Capital Gain exemption: Section 54 B

Section 54 B: Transfer Of An Agricultural Land And Purchase Of An Agricultural Land

Asset to be transferred: Urban agricultural land.

Asset on which capital gain to be invested: Agricultural land (Urban or rural).

1. ELIGIBLE ASSESSEE

  • Individual / HUF

2. CONDITIONS

  • The agricultural land transferred should be a capital asset (situated in an urban area). (refer note)
  • The agricultural land must be used by the assessee or by his parents or HUF for agricultural purposes for at least two years immediately preceding the date of transfer.
  • The new agricultural land (urban or rural) should be purchased within two years from the date of transfer.

3. AMOUNT OF EXEMPTION

  • Amount invested in new agricultural land or capital gain whichever is less.
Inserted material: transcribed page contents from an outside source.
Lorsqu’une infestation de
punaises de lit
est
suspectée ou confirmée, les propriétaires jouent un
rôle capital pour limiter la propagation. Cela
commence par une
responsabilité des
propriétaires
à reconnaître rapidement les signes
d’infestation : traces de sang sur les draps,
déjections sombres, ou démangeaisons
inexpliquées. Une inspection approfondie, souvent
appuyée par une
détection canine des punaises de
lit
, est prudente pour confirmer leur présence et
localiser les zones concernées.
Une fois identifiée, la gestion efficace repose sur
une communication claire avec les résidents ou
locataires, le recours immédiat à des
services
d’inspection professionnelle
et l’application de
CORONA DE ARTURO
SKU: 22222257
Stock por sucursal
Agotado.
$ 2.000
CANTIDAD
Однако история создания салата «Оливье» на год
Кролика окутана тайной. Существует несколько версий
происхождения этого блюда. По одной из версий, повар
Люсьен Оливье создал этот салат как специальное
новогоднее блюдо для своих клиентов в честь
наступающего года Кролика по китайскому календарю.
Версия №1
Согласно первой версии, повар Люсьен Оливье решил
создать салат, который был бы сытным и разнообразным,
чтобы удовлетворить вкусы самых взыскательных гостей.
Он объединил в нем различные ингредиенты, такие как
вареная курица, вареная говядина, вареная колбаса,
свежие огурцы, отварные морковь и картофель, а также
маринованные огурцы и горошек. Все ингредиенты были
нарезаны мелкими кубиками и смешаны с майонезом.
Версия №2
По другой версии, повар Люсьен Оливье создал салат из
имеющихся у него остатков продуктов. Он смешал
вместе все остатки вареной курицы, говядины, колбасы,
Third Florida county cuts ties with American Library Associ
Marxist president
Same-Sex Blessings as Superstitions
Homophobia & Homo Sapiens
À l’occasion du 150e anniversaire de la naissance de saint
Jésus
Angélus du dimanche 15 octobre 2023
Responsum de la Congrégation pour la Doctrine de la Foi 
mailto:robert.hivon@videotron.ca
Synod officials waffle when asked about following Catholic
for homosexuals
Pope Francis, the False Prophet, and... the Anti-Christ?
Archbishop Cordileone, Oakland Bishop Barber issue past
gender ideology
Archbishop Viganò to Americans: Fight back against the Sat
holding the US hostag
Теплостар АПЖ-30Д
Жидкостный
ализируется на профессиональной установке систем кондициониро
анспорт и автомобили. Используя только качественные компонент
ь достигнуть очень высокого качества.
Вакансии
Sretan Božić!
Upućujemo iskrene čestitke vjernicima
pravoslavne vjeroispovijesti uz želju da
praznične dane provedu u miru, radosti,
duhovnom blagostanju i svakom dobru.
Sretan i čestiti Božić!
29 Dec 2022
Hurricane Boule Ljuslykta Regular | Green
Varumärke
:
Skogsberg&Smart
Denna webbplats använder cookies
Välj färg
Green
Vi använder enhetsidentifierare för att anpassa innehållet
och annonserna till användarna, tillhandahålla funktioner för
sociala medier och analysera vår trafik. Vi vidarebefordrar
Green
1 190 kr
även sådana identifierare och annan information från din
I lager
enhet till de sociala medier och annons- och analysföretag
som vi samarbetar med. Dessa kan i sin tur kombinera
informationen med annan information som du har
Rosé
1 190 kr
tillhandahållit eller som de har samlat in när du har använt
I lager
4. UNUTILISED CAPITAL GAIN

  • Unutilised capital gain can be claimed as exemption by depositing the same in the capital gain A/c scheme with any nationalised bank before the due date of filing return of income.
  • If the amount in the capital gain deposit A/c scheme remains unutilised for a period of two years, the unutilised amount will be taxable as LTCG in the PY in which the 2 years expires.

5. WITHDRAWAL OF EXEMPTION

  • The new agricultural land should not be transferred within a period of three years from the date of purchase.
  • If transferred, the cost of new asset shall be reduced by the amount of capital gain exempted earlier while calculating capital gain in the year of transfer.
  • By reducing the capital gain from the cost of asset, the amount of capital gain exempted earlier is indirectly chargeable to tax in the year of sale of Agricultural land.

6. COMPULSORY ACQUISITION OF URBAN AGRI LAND:

  • Capital Gains on compensation received on compulsory acquisition of urban agricultural land is exempt from tax under section 10(37).

Note: Transfer of rural agricultural land because it is not a capital asset as per section 2(14) of the Income tax act, 1961.